US: Kenneth Lee Boyd, a Vietnam veteran who murdered his estranged wife and her father, is set today to become the 1,000th person executed in the United States since the death penalty was restored in 1976.
Protesters gathered yesterday outside the prison in Raleigh, North Carolina, where Boyd was being held as his lawyers pleaded with federal courts and the state's governor Mike Easley to call off the execution.
A district court judge said this week that Boyd "has a nearly nonexistent likelihood of success" in the courts and Mr Easley was not expected to grant clemency.
In a prison interview with the Associated Press this week, Boyd described the death penalty as "nothing but revenge" and said he did not want to be its 1,000th subject. "I don't like the idea of being picked as a number. I feel like I should be in prison for the rest of my life," he said.
Boyd admits killing Julie Curry Boyd and her father, Thomas Dillard Curry, in 1988 but claims that he remembers little about it.
"I remember sitting in my house, nobody there," he said. "I blinked my eyes and I'd done shot my father-in-law. When they told me how many times I shot her, I couldn't believe it. It's just a thing that happened, just snapped."
Virginia governor Mark Warner this week commuted a death sentence on Robin Lovitt, a convicted murderer due to be the 1,000th person executed since the return of the death penalty.

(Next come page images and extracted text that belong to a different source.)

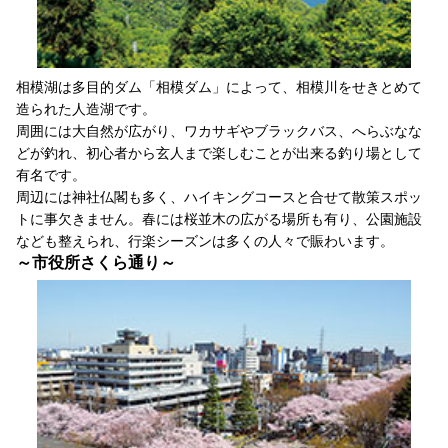
相模湖は多目的ダム「相模ダム」によって、相模川をせきとめて
造られた人造湖です。
周囲には大自然が広がり、ワカサギやブラックバス、へらぶなな
どが釣れ、初心者から玄人まで楽しむことが出来る釣り場として
有名です。
周辺には神社仏閣も多く、ハイキングコースと合せて散策スポッ
トに事欠きません。春には桜並木の広がる場所も有り、公園施設
なども整えられ、行楽シーズンは多くの人々で賑わいます。
～市役所さくら通り～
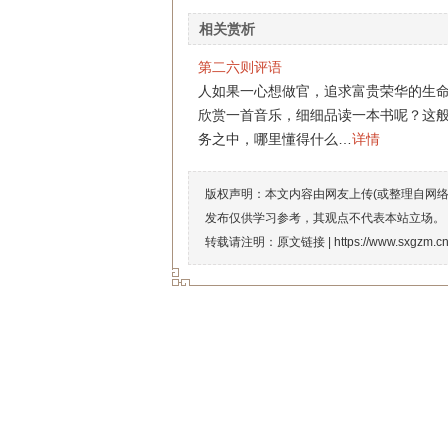
相关赏析
第二六则评语
人如果一心想做官，追求富贵荣华的生
欣赏一首音乐，细细品读一本书呢？这
务之中，哪里懂得什么…
详情
版权声明：本文内容由网友上传(或整理自网
发布仅供学习参考，其观点不代表本站立场。
转载请注明：原文链接 |
https://www.sxgzm.c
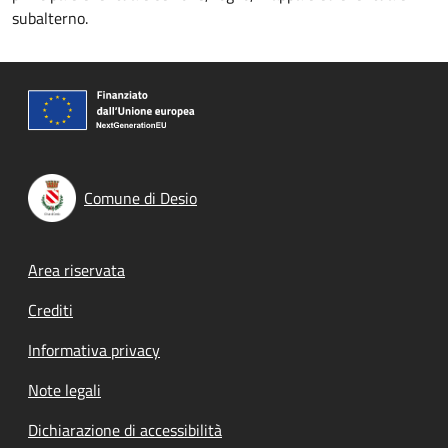
subalterno.
Comune di Desio
Footer menu
Area riservata
Crediti
Informativa privacy
Note legali
Dichiarazione di accessibilità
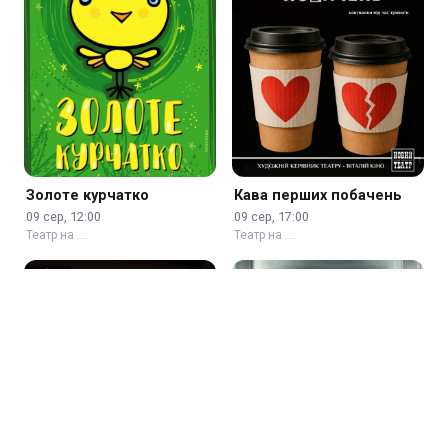
Золоте курчатко
Кава перших побачень
09 сер, 12:00
09 сер, 17:00
Театр на …
Театр на …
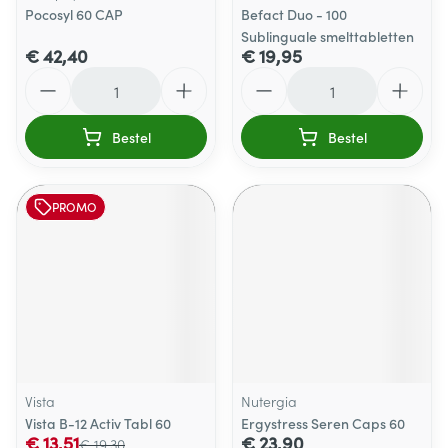
Pocosyl 60 CAP
Befact Duo - 100
Sublinguale smelttabletten
€ 42,40
€ 19,95
Aantal
Aantal
Bestel
Bestel
PROMO
Vista
Nutergia
Vista B-12 Activ Tabl 60
Ergystress Seren Caps 60
€ 13,51
€ 23,90
€ 19,30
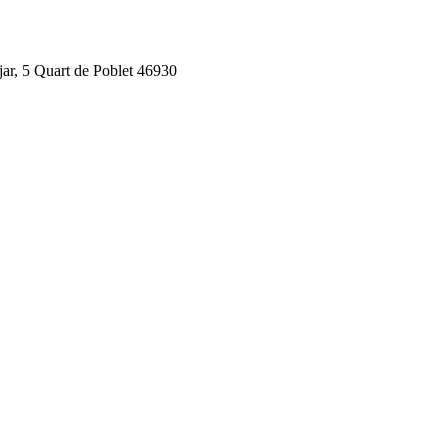
jar, 5 Quart de Poblet 46930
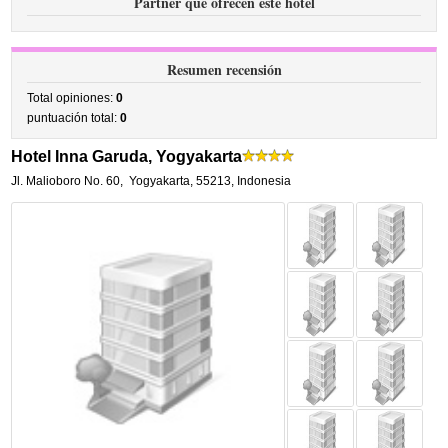
Partner que ofrecen este hotel
Resumen recensión
Total opiniones:
0
puntuación total:
0
Hotel Inna Garuda, Yogyakarta
Jl. Malioboro No. 60
,
Yogyakarta
,
55213,
Indonesia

Mr Warner, expected to seek the Democratic presidential nomination in 2008, said the improper destruction of evidence - including a scissors used in the murder - meant that Lovitt's defence team could not use DNA testing to show his innocence.
In California, governor Arnold Schwarzenegger will decide next week if Stanley Tookie Williams, founder of Los Angeles's notorious Crips gang, should be executed on December 13th.
After his 1981 conviction for four murders, Williams underwent a transformation in prison, becoming an anti-gang activist and writing a number of books for children. He has always protested his innocence. Celebrities including rapper Snoop Dogg, actor Jamie Foxx and Archbishop Desmond Tutu have campaigned to have his life spared.
Mr Schwarzenegger said he would meet Williams's lawyers and the prosecutors next Thursday.
The US Supreme Court ruled in 1976 that state laws to reform capital punishment were valid, ending a 10-year moratorium on the death penalty. Two out of three Americans favour the penalty for premeditated murder.
Thirty-eight states allow it but executions have become fewer in recent years, falling from a peak of 98 in 1999 to 59 last year. By yesterday, 55 people had been executed in the US this year.